Syeikh Abdul Qadir al-Jailâni atau al-Kailâni (470-561 H / 1077-1166 M), yang di Indonesia lebih dikenal dengan kewaliannya atau karamahnya, memiliki sisi lain yang jarang diketahui –atau kurang diperhatikan- kebanyakan orang. Dalam lembaran sejarah, bersama gerakan Qadiriyahnya, beliau memiliki kontribusi cukup besar dalam mempertahankan akidah Ahli Sunnah wal Jama’ah.
Pada masa hidupnya, memang sedang terjadi konflik antara Islam dan Kristen; konflik Syiah (diwakili Daulah Fathimiyah) dan Sunni (diwakili Daulah Abbasiyah), percekcokan madzhab fikih; demikian juga aliran-aliran menyimpang tumbuh subur (M. Shallâbi, Syeikh Abdul Qâdir al-Jailâni, 22). Kondisi sosial yang penuh konflik tersebut, tentu saja turut berpengaruh dalam menentukan pilihan peran strategisnya.

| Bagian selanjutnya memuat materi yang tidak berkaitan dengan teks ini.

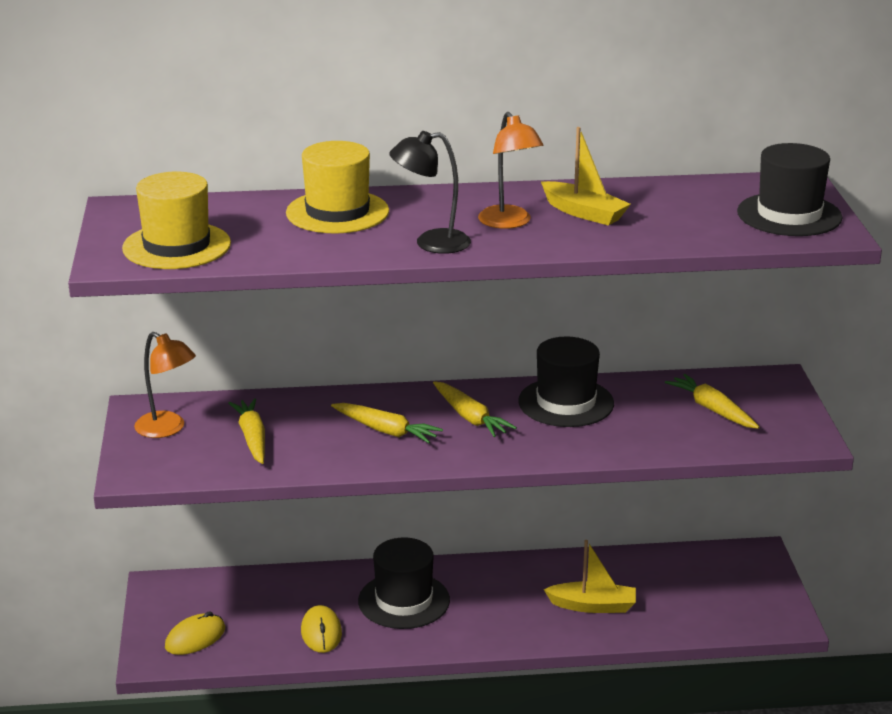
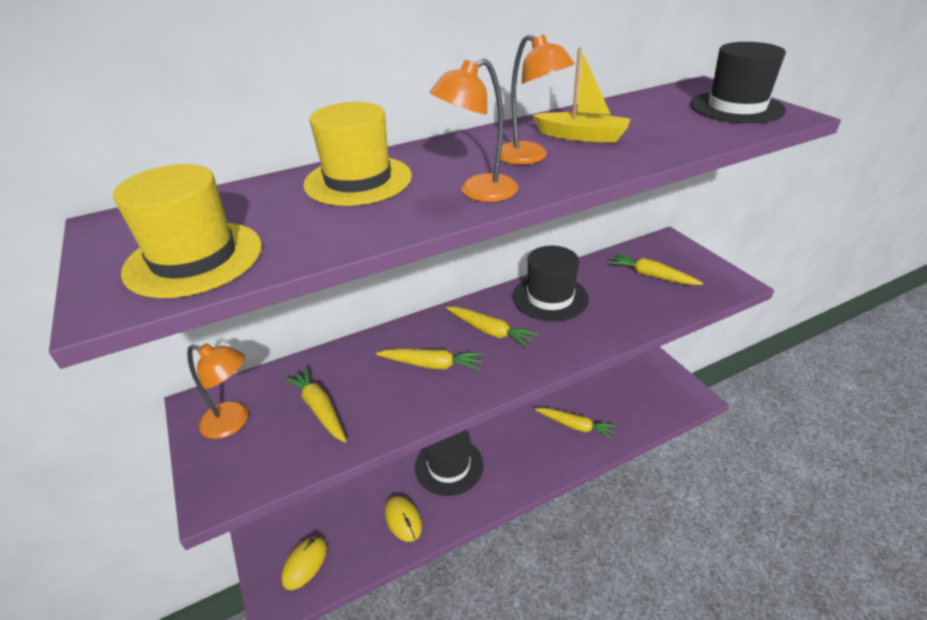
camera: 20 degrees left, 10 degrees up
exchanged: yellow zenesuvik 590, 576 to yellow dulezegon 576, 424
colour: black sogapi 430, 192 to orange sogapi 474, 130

Salah satu bentuk konkret kontribusi ulama bermadzhab Hanbali ini, adalah menanggulangi secara aktif aliran-aliran menyimpang, contohnya: Syi’ah. Dalam bukunya yang berjudul “al-Ghunyah li Thâlibi Thârîq al-Haqqi Azza wa Jalla” (1417: 179-184), beliau membahas tentang bagian-bagian Syi’ah serta beberapa penyimpangannya.
Menariknya, Syeikh Abdul Qadir al-Jailâni dalam membantah ajaran-ajaran sesat Syi’ah, atau aliran menyimpang lainnya, tidak mengedepankan emosi, tapi argumentasi. Dr. Mâjid Ersan al-Kailâni dalam buku “Hâkadza Dhahara Jîlu Shalâhuddîn wa Hâkadza Âdat al-Quds” (1995: 236-238) menyebutkan bahwa Syeikh Pendiri Madrasah Qadiriyah ini melawan aliran-aliran menyimpang pada zamannya melalui diskusi atau dialog.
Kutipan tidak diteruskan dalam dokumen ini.